(Beginning of Input records)

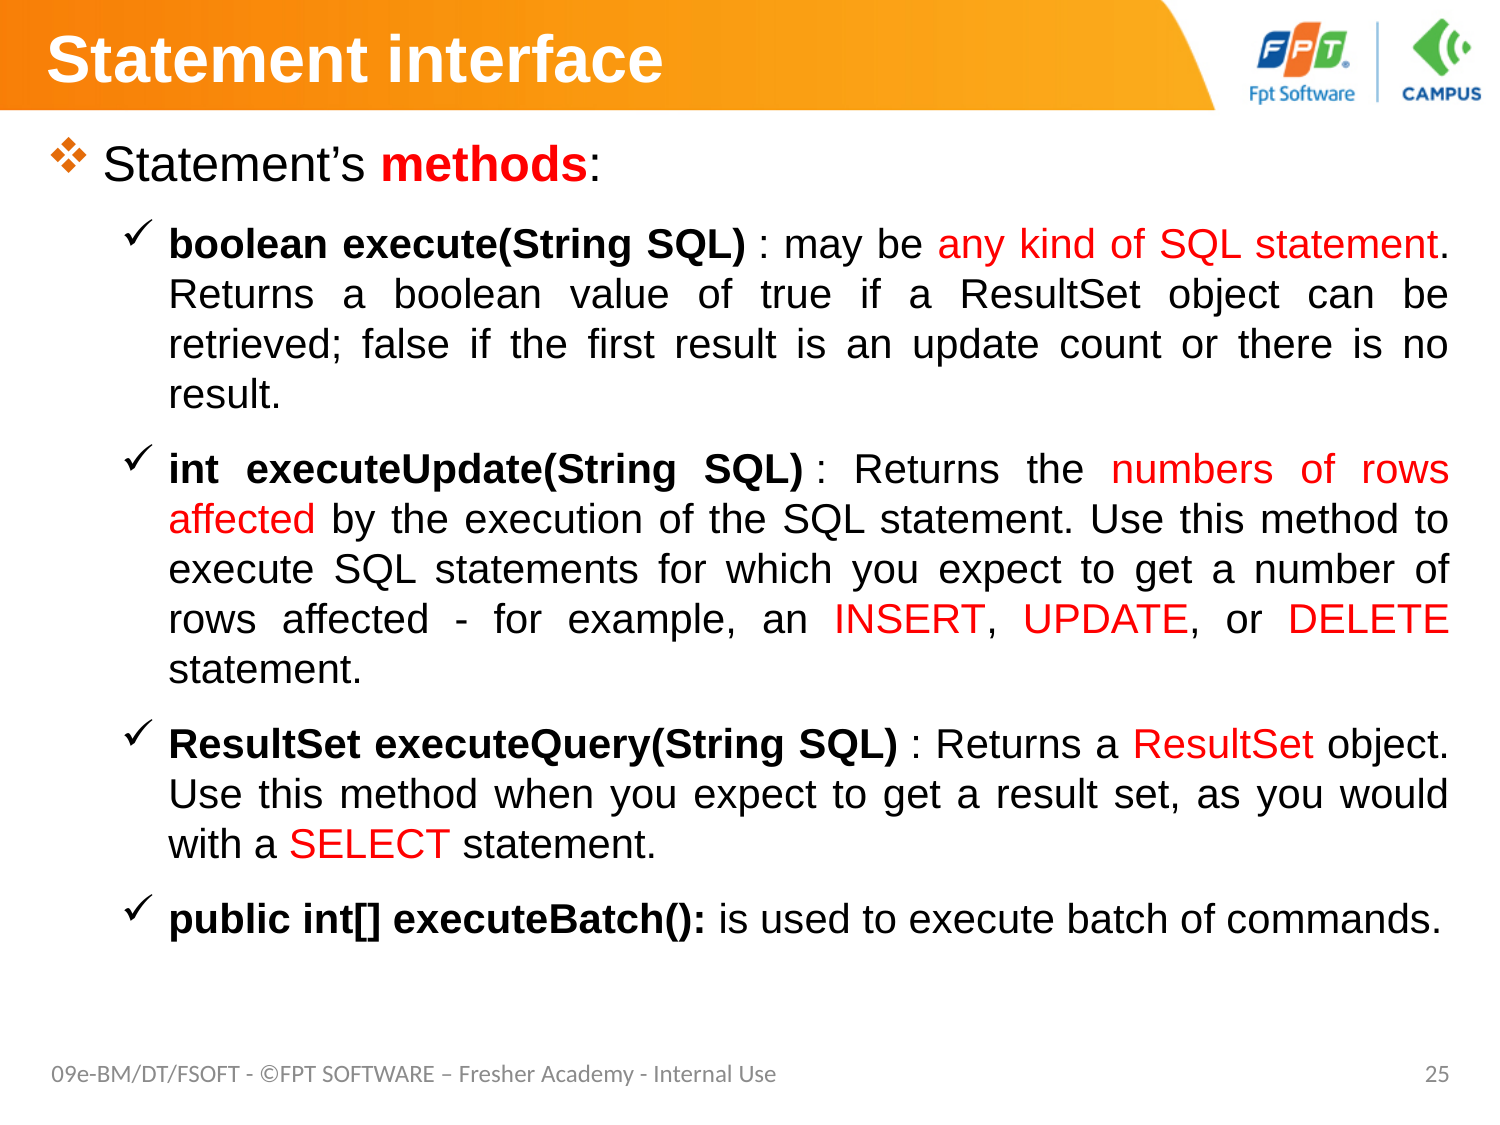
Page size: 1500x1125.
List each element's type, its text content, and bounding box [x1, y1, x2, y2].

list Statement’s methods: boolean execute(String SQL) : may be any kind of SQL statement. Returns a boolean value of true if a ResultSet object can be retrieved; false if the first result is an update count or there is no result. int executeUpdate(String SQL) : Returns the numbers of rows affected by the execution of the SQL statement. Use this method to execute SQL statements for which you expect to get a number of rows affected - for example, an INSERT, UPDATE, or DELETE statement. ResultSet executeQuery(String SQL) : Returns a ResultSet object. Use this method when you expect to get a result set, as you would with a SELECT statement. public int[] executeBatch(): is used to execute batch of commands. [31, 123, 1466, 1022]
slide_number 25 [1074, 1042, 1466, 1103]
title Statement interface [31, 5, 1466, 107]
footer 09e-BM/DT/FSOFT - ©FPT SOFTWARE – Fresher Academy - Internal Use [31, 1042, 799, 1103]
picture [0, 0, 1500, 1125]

(End of Input records)

### Goal of the exercise
From the first line to the last, retype the data above exactly, but not its images.

### Written answer
Page size: 1500x1125.
List each element's type, its text content, and bounding box [x1, y1, x2, y2].

list Statement’s methods: boolean execute(String SQL) : may be any kind of SQL statement. Returns a boolean value of true if a ResultSet object can be retrieved; false if the first result is an update count or there is no result. int executeUpdate(String SQL) : Returns the numbers of rows affected by the execution of the SQL statement. Use this method to execute SQL statements for which you expect to get a number of rows affected - for example, an INSERT, UPDATE, or DELETE statement. ResultSet executeQuery(String SQL) : Returns a ResultSet object. Use this method when you expect to get a result set, as you would with a SELECT statement. public int[] executeBatch(): is used to execute batch of commands. [31, 123, 1466, 1022]
slide_number 25 [1074, 1042, 1466, 1103]
title Statement interface [31, 5, 1466, 107]
footer 09e-BM/DT/FSOFT - ©FPT SOFTWARE – Fresher Academy - Internal Use [31, 1042, 799, 1103]
picture [0, 0, 1500, 1125]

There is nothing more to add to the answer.